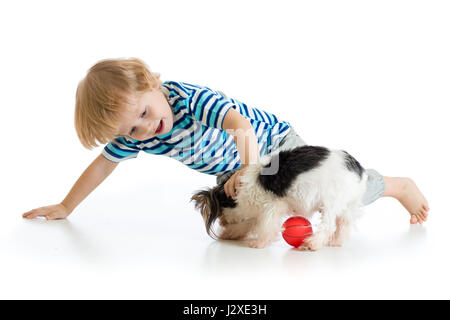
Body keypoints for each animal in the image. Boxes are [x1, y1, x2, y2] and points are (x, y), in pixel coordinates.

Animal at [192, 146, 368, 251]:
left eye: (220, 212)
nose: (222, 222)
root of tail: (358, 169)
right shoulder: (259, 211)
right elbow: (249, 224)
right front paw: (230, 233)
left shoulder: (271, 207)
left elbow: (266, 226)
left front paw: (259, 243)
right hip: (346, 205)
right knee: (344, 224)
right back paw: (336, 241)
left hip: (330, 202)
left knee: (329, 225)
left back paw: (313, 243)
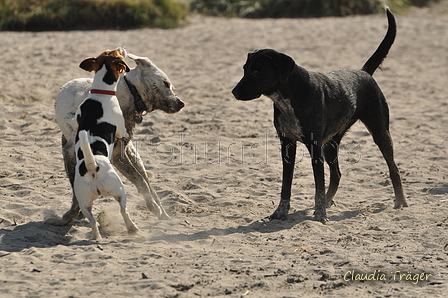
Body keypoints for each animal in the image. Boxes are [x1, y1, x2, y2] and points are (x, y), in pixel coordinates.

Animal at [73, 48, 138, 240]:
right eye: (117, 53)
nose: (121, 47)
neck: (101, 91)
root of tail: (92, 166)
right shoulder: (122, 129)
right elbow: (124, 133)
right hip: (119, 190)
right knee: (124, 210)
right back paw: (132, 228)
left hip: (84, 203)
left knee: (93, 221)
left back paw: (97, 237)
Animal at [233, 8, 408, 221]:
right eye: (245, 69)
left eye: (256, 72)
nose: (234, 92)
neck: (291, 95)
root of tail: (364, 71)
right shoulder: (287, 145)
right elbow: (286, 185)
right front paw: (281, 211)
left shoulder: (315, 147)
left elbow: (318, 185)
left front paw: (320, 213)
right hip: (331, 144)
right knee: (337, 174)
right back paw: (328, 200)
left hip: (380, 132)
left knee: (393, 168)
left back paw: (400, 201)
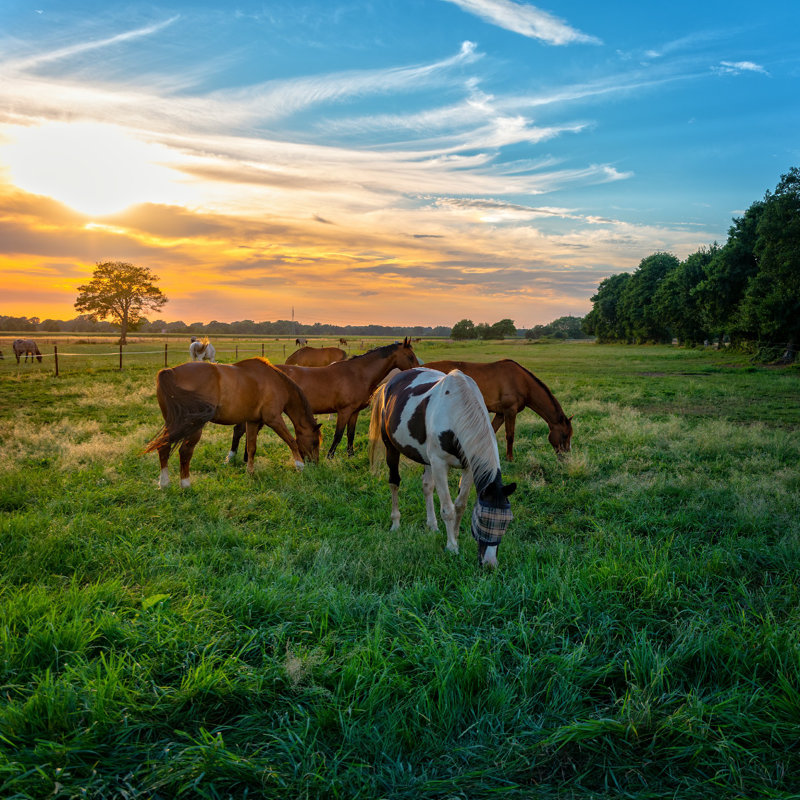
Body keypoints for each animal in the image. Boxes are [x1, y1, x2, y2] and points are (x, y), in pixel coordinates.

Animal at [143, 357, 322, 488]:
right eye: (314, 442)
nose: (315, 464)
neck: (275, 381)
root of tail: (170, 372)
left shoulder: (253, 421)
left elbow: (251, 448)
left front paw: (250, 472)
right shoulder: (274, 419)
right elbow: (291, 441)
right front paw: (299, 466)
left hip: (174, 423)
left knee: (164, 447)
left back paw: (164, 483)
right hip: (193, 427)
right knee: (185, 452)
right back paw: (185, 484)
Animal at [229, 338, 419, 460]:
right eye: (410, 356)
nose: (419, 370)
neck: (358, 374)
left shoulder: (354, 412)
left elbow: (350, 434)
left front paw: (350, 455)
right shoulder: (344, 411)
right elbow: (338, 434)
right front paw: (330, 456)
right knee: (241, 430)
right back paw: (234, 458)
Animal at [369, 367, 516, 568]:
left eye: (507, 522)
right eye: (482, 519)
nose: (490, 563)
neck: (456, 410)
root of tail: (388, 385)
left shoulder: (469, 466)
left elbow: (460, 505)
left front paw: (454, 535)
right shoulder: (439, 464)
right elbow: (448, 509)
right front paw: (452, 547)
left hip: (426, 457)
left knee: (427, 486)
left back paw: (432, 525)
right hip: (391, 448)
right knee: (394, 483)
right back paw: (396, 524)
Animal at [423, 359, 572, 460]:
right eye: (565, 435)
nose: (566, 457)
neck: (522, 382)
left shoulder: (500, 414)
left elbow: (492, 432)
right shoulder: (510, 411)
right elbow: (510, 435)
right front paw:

» Work to be completed: Copy only the lines above from the one containing "right hip: (346, 205)" through the one containing "left shoulder: (315, 147)", both included. Leave out the pictures.

» Solution below:
right hip: (346, 205)
right knee: (344, 224)
right back paw: (336, 241)
left hip: (330, 202)
left knee: (329, 225)
left back paw: (313, 243)
Body keypoints for each animal in the image. Boxes are [x1, y1, x2, y2] and points are (x, y), in pixel coordinates.

Animal at [73, 48, 138, 240]:
right eye: (117, 53)
nose: (121, 47)
neck: (101, 91)
root of tail: (92, 166)
right shoulder: (122, 129)
right elbow: (124, 133)
right hip: (119, 190)
right knee: (124, 210)
right back paw: (132, 228)
left hip: (84, 203)
left knee: (93, 221)
left back paw: (97, 237)
Animal at [233, 8, 408, 221]:
right eye: (245, 69)
left eye: (256, 72)
nose: (234, 92)
neck: (291, 95)
root of tail: (364, 71)
right shoulder: (287, 145)
right elbow: (286, 185)
right front paw: (281, 211)
left shoulder: (315, 147)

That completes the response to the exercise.